The problem is to determine to what extent the shortcomings of the Soviet economy result from the ‘principles of central planning’ in and of themselves, and to what extent they are rather the products of backwardness and bureaucratic despotism, which can be avoided under more mature circumstances. To give just one example: to what extent are the famous queues in the ussr the result of scarcities flowing unavoidably from ‘central planning’, and to what extent are they the products of the wrong decision systematically to neglect investment in transportation, distribution and agriculture as compared with investment in industry, especially heavy industry? Such a disproportion in investment is neither economically rational nor an automatic product of central planning. On the contrary, it is the proof of immature, wrong, lopsided, ‘unplanned’, incoherent, wasteful bureaucratic mismanagement. It could be avoided, and will be avoided, in a democratically centralized system of workers’ management in mature industrialized countries, on an international scale.

This is not at all an argument against drawing upon concrete experience, out of some ‘socialist’ (certainly not Marxist!) dogmatism and prejudice. On the contrary. But it is an argument in favour of drawing also upon the formidable body of statistical data about consumers’ and producers’ behaviour in the most developed countries of the world—and not just in the ussr—in order to project possible patterns of behaviour in a socialist world. Indeed, it is our contention that the boot is on the other foot. It is the partisans of the alleged ‘eternal’ advantages of market economy, including of ‘market socialism’, who show an obstinate dogmatism, a growing blindness to empirical data, in the unfolding of the debate about the ‘feasibility’ of socialism, opposing less and less relevant trends (either of the past or of more backward economies) to what really has been going on in the advanced economies during the last forty to fifty years.
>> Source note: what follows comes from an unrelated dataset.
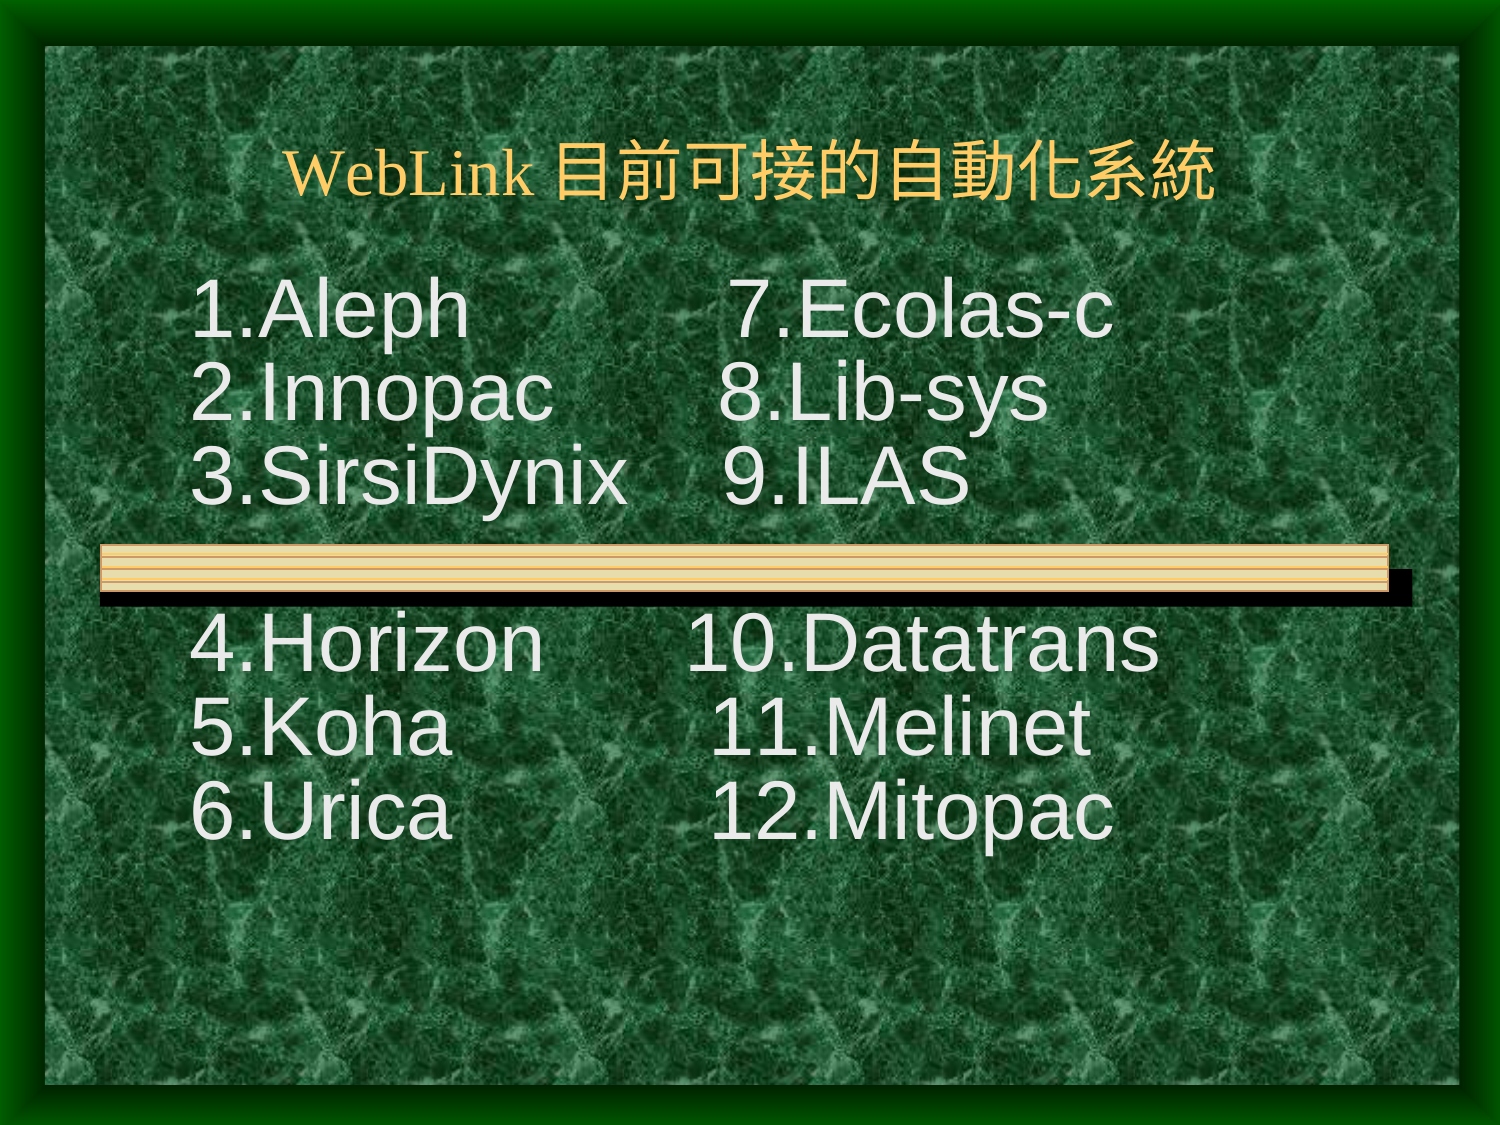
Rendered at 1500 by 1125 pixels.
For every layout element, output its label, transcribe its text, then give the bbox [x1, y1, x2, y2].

picture [44, 46, 1460, 1085]
title WebLink目前可接的自動化系統 [112, 104, 1388, 230]
text_box 1.Aleph 7.Ecolas-c 2.Innopac 8.Lib-sys 3.SirsiDynix 9.ILAS 4.Horizon 10.Datatrans 5.Koha 11.Melinet 6.Urica 12.Mitopac [174, 262, 1310, 938]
This leads us to another boomerang effect of Nove’s argument. He contends that ‘an unregulated market can give rise to large-scale bankruptcies and mass unemployment, which are wasteful ways of registering error. This is why (among other reasons) I enter into dispute with “Chicago” ideologists and those infected with the disease of privatizationitis’ (p. 103). But why does Nove dismiss more than two hundred years of experience of attempts at ‘regulating’ markets, all of which have failed to prevent periodic economic crises, periodic mass unemployment? Why does he hide behind the apologetic formula that ‘an unregulated market can [!] give rise to . . . mass unemployment’, when we have witnessed that phenomenon in all Western countries based upon the market economy during at least twenty-one business cycles since 1825 and are now witnessing it for the twenty-second time? Is it logically inconsistent to insist strongly upon the need to draw lessons from 160 years of ‘real’ international market economy in the Western world?

The fact that no market economy has been able to avoid the ills of periodic economic catastrophes like mass bankruptcies (mass destruction/devalorization of capital/productive equipment), mass unemployment, periodically declining living standards and periodically increasing moral misery for millions, is of course not accidental. It is related to the very nature of that economic system.